Empirical relationships showing how model performance improves predictably as compute, data, and parameter count increase. The landmark scaling laws paper (Hoffmann et al., 2022 — the “Chinchilla” paper — arxiv.org/abs/2203.15556) showed that prior models were undertrained relative to their size — that a smaller model trained on more data could outperform a larger model trained on less. Scaling laws have driven the strategy of building ever-larger models on ever-larger datasets, and remain central to how AI companies plan their research roadmaps.
The high-dimensional internal representation space of a neural network — where the model’s learned concepts exist as geometric relationships between vectors. When a diffusion model generates an image, it works in latent space (a compressed representation) rather than pixel space, which is computationally more efficient. Concepts that are related occupy nearby regions of latent space. Interpolating between two points in latent space produces outputs that blend characteristics of both endpoints — a technique used in creative AI applications.
A model trained by OpenAI that learns to connect images and text — understanding which captions describe which images by training on 400 million image-text pairs. CLIP representations are used in most AI image generation systems: the text prompt is encoded by a CLIP text encoder into an embedding, which guides the image generation process. CLIP’s ability to map language and images into a shared embedding space was foundational to making text-to-image generation practical. Original paper: arxiv.org/abs/2103.00020.
A model architecture that uses multiple specialised sub-networks (“experts”), with a routing mechanism that selects which experts to activate for each input. Rather than all parameters being active for every query, only a subset are used — making inference more efficient without sacrificing capability. GPT-4 is believed to use MoE architecture. Mixtral (Mistral AI) explicitly uses MoE. The advantage: a model can have a large total parameter count (suggesting broad knowledge) while only activating a fraction of those parameters per inference (reducing computational cost).
A technique for reducing the memory and compute requirements of a model by representing its weights in lower precision — from 32-bit or 16-bit floating point numbers to 8-bit, 4-bit, or even 2-bit integers. A model quantised to 4-bit requires roughly one-eighth the memory of its 32-bit version, at some cost to output quality. Quantisation is what allows large models to run on consumer hardware — a 70B parameter model at 4-bit quantisation can run on a high-end consumer GPU. Used extensively in the open-source model community (Llama, Mistral) for local deployment.

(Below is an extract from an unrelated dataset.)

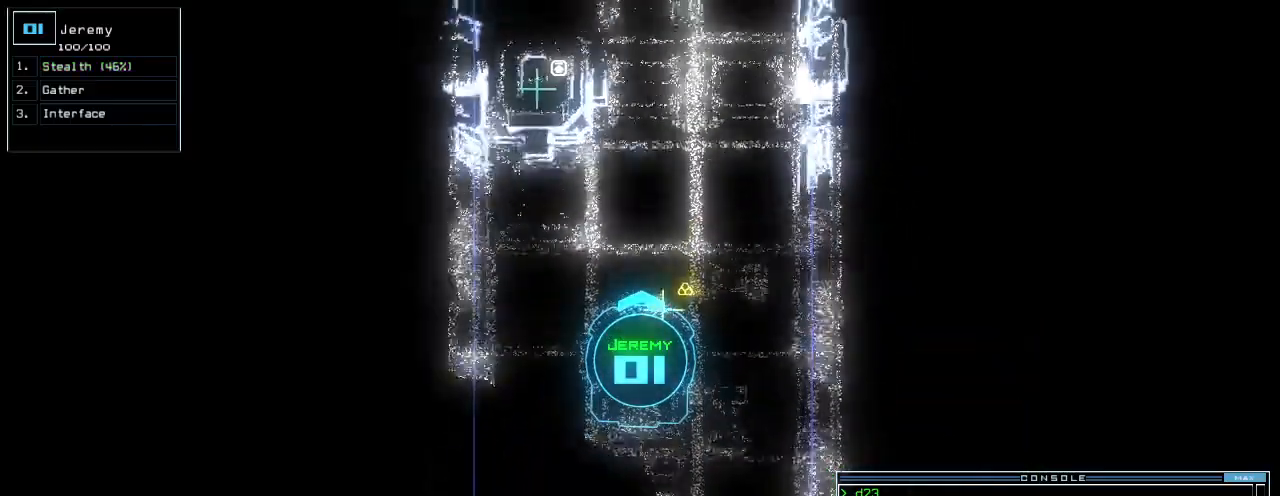
{"keys": ["up"], "events": [[40, "g", "down"], [80, "g", "up"], [80, "return", "down"], [180, "return", "up"]]}
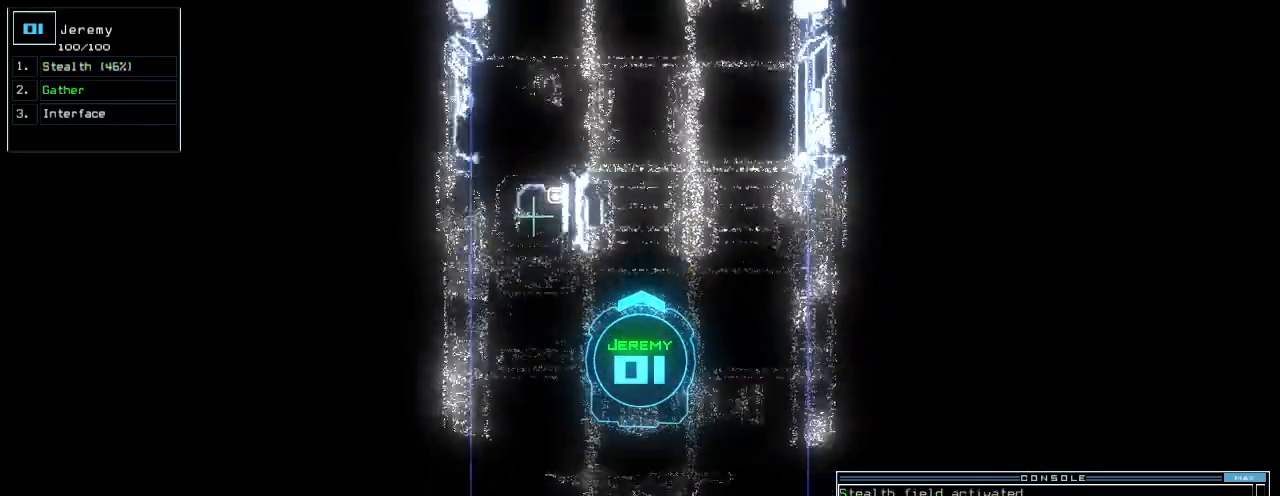
{"keys": ["up"], "events": []}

The research field focused on understanding what is happening inside neural networks — what concepts individual neurons or circuits represent, how information flows through the network, and why the model produces particular outputs. Current frontier models are largely black boxes: we can observe inputs and outputs but not the internal reasoning process. Interpretability research (Anthropic has published extensively in this area through Mechanistic Interpretability work) aims to open that black box — both for safety reasons and to improve model capabilities.
Training is the process of building a model — adjusting billions of parameters over weeks or months on massive datasets. Inference is using a trained model to generate outputs — what happens every time you send a message to ChatGPT. Training is far more computationally expensive than inference, but inference at the scale of millions of daily users also requires enormous infrastructure. The economics of AI products are heavily influenced by inference costs — which is why model efficiency (producing high-quality outputs at lower inference cost) is a major competitive dimension alongside raw capability.